What you need to do —
Return every entry exactly, except for any pictures.

Record excerpts —
::::
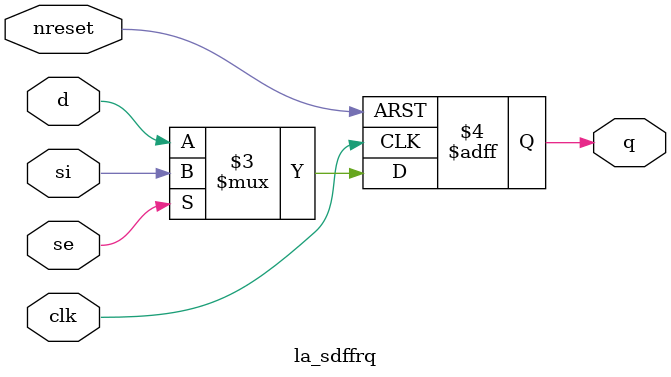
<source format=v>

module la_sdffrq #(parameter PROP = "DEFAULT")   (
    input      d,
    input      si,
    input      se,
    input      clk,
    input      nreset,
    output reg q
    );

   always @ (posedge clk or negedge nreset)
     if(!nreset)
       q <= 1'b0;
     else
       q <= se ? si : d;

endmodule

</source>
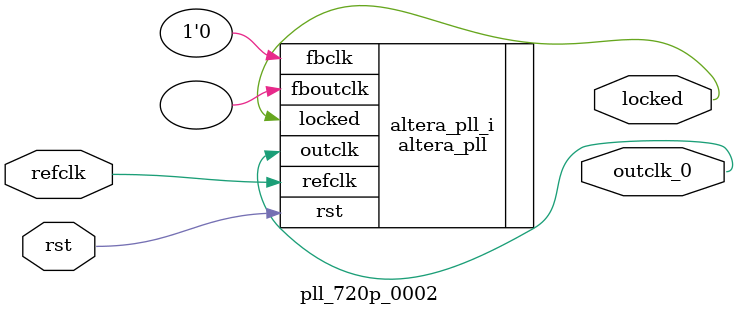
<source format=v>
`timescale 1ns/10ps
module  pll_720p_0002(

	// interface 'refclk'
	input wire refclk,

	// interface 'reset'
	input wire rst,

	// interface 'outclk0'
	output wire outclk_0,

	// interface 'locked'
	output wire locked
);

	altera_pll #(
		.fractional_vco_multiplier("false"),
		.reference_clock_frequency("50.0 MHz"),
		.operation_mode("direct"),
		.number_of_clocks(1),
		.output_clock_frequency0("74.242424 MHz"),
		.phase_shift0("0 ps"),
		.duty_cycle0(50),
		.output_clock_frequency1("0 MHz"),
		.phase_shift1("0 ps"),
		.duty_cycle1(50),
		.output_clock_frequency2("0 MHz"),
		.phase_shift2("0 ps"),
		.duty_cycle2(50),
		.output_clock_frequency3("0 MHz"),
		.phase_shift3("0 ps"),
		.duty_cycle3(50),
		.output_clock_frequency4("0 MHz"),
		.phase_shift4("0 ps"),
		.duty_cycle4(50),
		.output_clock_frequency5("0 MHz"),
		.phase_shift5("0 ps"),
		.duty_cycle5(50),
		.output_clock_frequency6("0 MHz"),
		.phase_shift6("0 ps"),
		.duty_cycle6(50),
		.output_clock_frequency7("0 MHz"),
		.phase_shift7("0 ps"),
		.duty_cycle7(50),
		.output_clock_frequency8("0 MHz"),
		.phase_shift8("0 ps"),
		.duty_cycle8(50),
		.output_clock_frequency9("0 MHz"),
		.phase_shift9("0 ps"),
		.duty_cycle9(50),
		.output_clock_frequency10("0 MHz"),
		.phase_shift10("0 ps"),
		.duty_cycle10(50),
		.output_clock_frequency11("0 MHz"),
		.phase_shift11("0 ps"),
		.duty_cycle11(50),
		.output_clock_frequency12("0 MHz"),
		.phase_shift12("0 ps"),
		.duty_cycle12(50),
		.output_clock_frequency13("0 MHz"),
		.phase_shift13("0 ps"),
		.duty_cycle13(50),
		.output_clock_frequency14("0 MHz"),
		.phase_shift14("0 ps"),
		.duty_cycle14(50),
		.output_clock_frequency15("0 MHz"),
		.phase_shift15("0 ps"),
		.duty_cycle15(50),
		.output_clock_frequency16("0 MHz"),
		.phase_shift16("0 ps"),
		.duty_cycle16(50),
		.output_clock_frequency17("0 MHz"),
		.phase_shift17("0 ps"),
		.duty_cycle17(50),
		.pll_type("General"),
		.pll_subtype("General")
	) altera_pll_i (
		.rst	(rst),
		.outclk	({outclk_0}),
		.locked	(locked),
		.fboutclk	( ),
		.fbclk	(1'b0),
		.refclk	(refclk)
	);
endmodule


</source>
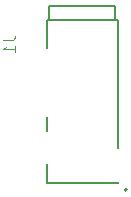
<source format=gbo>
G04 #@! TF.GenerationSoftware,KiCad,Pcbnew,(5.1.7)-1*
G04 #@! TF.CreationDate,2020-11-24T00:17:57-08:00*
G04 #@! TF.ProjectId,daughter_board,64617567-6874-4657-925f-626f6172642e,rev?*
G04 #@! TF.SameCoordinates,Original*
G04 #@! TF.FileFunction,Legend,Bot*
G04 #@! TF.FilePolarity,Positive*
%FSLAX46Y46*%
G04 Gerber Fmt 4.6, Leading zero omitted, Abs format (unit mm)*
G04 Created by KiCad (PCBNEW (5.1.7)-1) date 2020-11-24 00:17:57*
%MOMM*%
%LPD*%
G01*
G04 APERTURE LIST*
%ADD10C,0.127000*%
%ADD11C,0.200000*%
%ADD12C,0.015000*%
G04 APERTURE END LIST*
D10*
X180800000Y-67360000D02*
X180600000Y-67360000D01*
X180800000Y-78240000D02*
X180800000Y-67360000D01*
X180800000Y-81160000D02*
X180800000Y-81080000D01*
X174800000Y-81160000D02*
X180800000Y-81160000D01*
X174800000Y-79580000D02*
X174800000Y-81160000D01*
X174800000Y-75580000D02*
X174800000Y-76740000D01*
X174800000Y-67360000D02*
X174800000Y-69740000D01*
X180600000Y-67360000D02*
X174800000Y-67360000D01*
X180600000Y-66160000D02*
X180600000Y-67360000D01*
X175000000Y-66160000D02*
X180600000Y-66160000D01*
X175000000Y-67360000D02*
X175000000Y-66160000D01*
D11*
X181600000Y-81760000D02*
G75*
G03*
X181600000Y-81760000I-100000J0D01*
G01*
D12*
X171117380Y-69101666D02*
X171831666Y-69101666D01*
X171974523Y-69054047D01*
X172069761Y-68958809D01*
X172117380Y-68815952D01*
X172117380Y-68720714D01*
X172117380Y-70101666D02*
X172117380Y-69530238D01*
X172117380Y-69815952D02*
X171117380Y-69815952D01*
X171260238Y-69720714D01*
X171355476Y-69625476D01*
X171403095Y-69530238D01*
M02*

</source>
::::
Exercise output —
<source format=v>

module la_sdffrq #(parameter PROP = "DEFAULT")   (
    input      d,
    input      si,
    input      se,
    input      clk,
    input      nreset,
    output reg q
    );

   always @ (posedge clk or negedge nreset)
     if(!nreset)
       q <= 1'b0;
     else
       q <= se ? si : d;

endmodule

</source>
<source format=v>
`timescale 1ns/10ps
module  pll_720p_0002(

	// interface 'refclk'
	input wire refclk,

	// interface 'reset'
	input wire rst,

	// interface 'outclk0'
	output wire outclk_0,

	// interface 'locked'
	output wire locked
);

	altera_pll #(
		.fractional_vco_multiplier("false"),
		.reference_clock_frequency("50.0 MHz"),
		.operation_mode("direct"),
		.number_of_clocks(1),
		.output_clock_frequency0("74.242424 MHz"),
		.phase_shift0("0 ps"),
		.duty_cycle0(50),
		.output_clock_frequency1("0 MHz"),
		.phase_shift1("0 ps"),
		.duty_cycle1(50),
		.output_clock_frequency2("0 MHz"),
		.phase_shift2("0 ps"),
		.duty_cycle2(50),
		.output_clock_frequency3("0 MHz"),
		.phase_shift3("0 ps"),
		.duty_cycle3(50),
		.output_clock_frequency4("0 MHz"),
		.phase_shift4("0 ps"),
		.duty_cycle4(50),
		.output_clock_frequency5("0 MHz"),
		.phase_shift5("0 ps"),
		.duty_cycle5(50),
		.output_clock_frequency6("0 MHz"),
		.phase_shift6("0 ps"),
		.duty_cycle6(50),
		.output_clock_frequency7("0 MHz"),
		.phase_shift7("0 ps"),
		.duty_cycle7(50),
		.output_clock_frequency8("0 MHz"),
		.phase_shift8("0 ps"),
		.duty_cycle8(50),
		.output_clock_frequency9("0 MHz"),
		.phase_shift9("0 ps"),
		.duty_cycle9(50),
		.output_clock_frequency10("0 MHz"),
		.phase_shift10("0 ps"),
		.duty_cycle10(50),
		.output_clock_frequency11("0 MHz"),
		.phase_shift11("0 ps"),
		.duty_cycle11(50),
		.output_clock_frequency12("0 MHz"),
		.phase_shift12("0 ps"),
		.duty_cycle12(50),
		.output_clock_frequency13("0 MHz"),
		.phase_shift13("0 ps"),
		.duty_cycle13(50),
		.output_clock_frequency14("0 MHz"),
		.phase_shift14("0 ps"),
		.duty_cycle14(50),
		.output_clock_frequency15("0 MHz"),
		.phase_shift15("0 ps"),
		.duty_cycle15(50),
		.output_clock_frequency16("0 MHz"),
		.phase_shift16("0 ps"),
		.duty_cycle16(50),
		.output_clock_frequency17("0 MHz"),
		.phase_shift17("0 ps"),
		.duty_cycle17(50),
		.pll_type("General"),
		.pll_subtype("General")
	) altera_pll_i (
		.rst	(rst),
		.outclk	({outclk_0}),
		.locked	(locked),
		.fboutclk	( ),
		.fbclk	(1'b0),
		.refclk	(refclk)
	);
endmodule


</source>
<source format=gbo>
G04 #@! TF.GenerationSoftware,KiCad,Pcbnew,(5.1.7)-1*
G04 #@! TF.CreationDate,2020-11-24T00:17:57-08:00*
G04 #@! TF.ProjectId,daughter_board,64617567-6874-4657-925f-626f6172642e,rev?*
G04 #@! TF.SameCoordinates,Original*
G04 #@! TF.FileFunction,Legend,Bot*
G04 #@! TF.FilePolarity,Positive*
%FSLAX46Y46*%
G04 Gerber Fmt 4.6, Leading zero omitted, Abs format (unit mm)*
G04 Created by KiCad (PCBNEW (5.1.7)-1) date 2020-11-24 00:17:57*
%MOMM*%
%LPD*%
G01*
G04 APERTURE LIST*
%ADD10C,0.127000*%
%ADD11C,0.200000*%
%ADD12C,0.015000*%
G04 APERTURE END LIST*
D10*
X180800000Y-67360000D02*
X180600000Y-67360000D01*
X180800000Y-78240000D02*
X180800000Y-67360000D01*
X180800000Y-81160000D02*
X180800000Y-81080000D01*
X174800000Y-81160000D02*
X180800000Y-81160000D01*
X174800000Y-79580000D02*
X174800000Y-81160000D01*
X174800000Y-75580000D02*
X174800000Y-76740000D01*
X174800000Y-67360000D02*
X174800000Y-69740000D01*
X180600000Y-67360000D02*
X174800000Y-67360000D01*
X180600000Y-66160000D02*
X180600000Y-67360000D01*
X175000000Y-66160000D02*
X180600000Y-66160000D01*
X175000000Y-67360000D02*
X175000000Y-66160000D01*
D11*
X181600000Y-81760000D02*
G75*
G03*
X181600000Y-81760000I-100000J0D01*
G01*
D12*
X171117380Y-69101666D02*
X171831666Y-69101666D01*
X171974523Y-69054047D01*
X172069761Y-68958809D01*
X172117380Y-68815952D01*
X172117380Y-68720714D01*
X172117380Y-70101666D02*
X172117380Y-69530238D01*
X172117380Y-69815952D02*
X171117380Y-69815952D01*
X171260238Y-69720714D01*
X171355476Y-69625476D01*
X171403095Y-69530238D01*
M02*

</source>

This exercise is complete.